=== Work to be completed ===
Reproduce the material verbatim, from its first line through the line containing "Canadesi, anche nella".
── Exercise input ──
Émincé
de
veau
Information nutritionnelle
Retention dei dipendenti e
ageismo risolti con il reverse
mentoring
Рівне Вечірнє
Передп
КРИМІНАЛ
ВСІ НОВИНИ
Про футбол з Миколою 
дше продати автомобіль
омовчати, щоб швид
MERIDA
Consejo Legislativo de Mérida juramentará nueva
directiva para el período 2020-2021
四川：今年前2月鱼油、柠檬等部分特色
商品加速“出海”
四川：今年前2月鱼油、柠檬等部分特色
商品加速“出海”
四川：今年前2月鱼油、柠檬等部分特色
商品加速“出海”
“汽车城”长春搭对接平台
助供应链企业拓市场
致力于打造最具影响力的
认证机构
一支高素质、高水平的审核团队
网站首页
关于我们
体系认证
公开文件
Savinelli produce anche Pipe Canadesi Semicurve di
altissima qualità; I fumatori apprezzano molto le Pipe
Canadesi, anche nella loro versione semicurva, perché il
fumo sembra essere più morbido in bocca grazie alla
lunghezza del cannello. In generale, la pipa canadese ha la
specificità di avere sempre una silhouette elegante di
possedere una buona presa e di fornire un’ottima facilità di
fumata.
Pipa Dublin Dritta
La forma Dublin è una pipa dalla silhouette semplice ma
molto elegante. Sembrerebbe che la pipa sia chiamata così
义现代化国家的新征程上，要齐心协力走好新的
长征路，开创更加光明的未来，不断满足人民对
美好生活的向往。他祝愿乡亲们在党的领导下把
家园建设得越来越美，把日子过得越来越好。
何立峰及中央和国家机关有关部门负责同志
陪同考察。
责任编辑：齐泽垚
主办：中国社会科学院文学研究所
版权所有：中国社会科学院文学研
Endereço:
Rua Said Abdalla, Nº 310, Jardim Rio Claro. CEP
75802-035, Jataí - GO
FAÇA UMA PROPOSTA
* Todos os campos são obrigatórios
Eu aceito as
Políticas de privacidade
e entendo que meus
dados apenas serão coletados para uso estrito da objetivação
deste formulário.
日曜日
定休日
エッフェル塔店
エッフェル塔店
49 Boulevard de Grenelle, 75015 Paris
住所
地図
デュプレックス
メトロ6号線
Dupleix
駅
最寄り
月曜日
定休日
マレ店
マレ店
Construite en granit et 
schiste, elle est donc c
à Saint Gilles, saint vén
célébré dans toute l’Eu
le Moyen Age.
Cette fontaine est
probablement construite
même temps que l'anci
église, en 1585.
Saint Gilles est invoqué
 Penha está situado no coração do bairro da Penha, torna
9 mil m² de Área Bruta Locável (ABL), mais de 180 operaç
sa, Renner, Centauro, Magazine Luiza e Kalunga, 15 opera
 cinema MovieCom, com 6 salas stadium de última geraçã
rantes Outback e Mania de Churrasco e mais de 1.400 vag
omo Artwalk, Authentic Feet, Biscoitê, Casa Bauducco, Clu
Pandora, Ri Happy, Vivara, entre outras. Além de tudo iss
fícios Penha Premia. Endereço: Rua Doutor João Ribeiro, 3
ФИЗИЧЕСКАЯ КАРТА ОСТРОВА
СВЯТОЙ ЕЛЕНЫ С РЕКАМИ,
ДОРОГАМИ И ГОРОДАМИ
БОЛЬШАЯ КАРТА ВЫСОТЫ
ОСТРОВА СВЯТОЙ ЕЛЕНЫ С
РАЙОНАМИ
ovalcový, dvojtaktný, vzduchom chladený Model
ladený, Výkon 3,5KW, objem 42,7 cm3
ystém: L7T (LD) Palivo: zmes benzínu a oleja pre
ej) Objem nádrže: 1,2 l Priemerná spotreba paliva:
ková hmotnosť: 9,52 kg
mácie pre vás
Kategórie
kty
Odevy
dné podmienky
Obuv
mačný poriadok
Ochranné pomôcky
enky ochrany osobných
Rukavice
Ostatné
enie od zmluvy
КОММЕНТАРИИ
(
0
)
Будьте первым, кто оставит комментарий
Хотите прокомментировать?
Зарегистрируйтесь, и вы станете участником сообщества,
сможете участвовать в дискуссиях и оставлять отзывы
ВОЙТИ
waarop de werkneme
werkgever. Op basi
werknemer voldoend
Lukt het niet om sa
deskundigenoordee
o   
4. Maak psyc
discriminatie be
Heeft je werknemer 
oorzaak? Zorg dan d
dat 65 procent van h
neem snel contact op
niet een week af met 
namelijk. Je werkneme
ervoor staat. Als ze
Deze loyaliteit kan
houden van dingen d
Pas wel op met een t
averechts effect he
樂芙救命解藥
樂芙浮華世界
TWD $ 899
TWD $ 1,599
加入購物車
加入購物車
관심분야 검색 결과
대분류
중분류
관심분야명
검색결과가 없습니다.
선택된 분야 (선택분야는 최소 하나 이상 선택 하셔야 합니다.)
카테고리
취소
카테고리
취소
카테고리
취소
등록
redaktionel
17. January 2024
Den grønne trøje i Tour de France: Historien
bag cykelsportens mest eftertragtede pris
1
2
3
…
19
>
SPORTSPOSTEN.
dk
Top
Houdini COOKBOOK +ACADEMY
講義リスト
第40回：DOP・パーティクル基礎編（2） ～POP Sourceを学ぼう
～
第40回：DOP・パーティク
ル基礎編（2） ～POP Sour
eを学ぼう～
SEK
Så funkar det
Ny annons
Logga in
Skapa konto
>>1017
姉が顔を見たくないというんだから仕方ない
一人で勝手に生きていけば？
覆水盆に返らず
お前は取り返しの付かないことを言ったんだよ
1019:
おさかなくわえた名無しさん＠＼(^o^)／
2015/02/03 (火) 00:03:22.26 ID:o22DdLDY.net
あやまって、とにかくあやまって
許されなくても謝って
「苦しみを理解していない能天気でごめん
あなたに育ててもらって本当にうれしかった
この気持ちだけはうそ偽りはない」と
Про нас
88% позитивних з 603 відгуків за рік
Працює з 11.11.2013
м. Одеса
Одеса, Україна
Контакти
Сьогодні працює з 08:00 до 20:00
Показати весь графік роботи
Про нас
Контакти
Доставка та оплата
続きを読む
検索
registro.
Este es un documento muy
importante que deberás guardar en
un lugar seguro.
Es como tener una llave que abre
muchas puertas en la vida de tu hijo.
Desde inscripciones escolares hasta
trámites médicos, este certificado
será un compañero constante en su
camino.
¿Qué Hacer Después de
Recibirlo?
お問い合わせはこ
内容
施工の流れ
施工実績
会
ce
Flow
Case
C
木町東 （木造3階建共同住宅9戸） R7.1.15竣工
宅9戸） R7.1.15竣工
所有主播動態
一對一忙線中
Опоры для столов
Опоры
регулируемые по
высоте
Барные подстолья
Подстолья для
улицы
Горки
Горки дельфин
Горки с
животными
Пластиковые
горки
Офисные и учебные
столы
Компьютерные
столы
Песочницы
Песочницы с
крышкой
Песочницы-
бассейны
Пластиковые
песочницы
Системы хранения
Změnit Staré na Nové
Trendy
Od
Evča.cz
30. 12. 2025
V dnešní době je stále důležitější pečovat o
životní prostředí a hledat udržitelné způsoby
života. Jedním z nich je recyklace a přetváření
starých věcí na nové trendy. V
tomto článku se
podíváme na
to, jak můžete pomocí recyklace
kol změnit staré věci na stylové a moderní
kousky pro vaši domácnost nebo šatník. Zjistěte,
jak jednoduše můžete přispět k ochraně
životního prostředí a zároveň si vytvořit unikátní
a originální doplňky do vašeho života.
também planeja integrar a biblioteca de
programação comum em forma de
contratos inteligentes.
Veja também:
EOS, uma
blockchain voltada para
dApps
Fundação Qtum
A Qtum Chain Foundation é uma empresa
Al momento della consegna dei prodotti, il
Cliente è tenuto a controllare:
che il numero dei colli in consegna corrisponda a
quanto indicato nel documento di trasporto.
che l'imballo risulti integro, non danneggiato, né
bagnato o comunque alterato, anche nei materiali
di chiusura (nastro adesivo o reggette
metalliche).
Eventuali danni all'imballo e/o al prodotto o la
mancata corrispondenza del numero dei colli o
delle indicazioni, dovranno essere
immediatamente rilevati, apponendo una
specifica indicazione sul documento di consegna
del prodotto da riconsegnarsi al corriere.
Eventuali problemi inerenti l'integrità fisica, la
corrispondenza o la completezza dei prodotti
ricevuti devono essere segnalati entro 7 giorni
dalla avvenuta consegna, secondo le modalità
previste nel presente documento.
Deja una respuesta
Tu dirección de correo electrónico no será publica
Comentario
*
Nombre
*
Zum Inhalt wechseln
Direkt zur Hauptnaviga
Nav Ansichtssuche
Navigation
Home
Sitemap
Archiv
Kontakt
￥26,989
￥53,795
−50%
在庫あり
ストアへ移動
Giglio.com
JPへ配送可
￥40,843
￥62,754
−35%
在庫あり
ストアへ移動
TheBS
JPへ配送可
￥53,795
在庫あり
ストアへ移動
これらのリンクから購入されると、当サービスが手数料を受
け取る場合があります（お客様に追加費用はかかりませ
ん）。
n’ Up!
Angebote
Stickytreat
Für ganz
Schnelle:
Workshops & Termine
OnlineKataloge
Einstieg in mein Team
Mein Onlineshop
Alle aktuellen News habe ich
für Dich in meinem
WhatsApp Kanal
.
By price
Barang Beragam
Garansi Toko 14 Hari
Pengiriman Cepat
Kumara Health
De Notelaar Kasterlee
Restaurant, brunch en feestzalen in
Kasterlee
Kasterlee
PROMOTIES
───
=== Response for this exercise ===
Émincé
de
veau
Information nutritionnelle
Retention dei dipendenti e
ageismo risolti con il reverse
mentoring
Рівне Вечірнє
Передп
КРИМІНАЛ
ВСІ НОВИНИ
Про футбол з Миколою 
дше продати автомобіль
омовчати, щоб швид
MERIDA
Consejo Legislativo de Mérida juramentará nueva
directiva para el período 2020-2021
四川：今年前2月鱼油、柠檬等部分特色
商品加速“出海”
四川：今年前2月鱼油、柠檬等部分特色
商品加速“出海”
四川：今年前2月鱼油、柠檬等部分特色
商品加速“出海”
“汽车城”长春搭对接平台
助供应链企业拓市场
致力于打造最具影响力的
认证机构
一支高素质、高水平的审核团队
网站首页
关于我们
体系认证
公开文件
Savinelli produce anche Pipe Canadesi Semicurve di
altissima qualità; I fumatori apprezzano molto le Pipe
Canadesi, anche nella loro versione semicurva, perché il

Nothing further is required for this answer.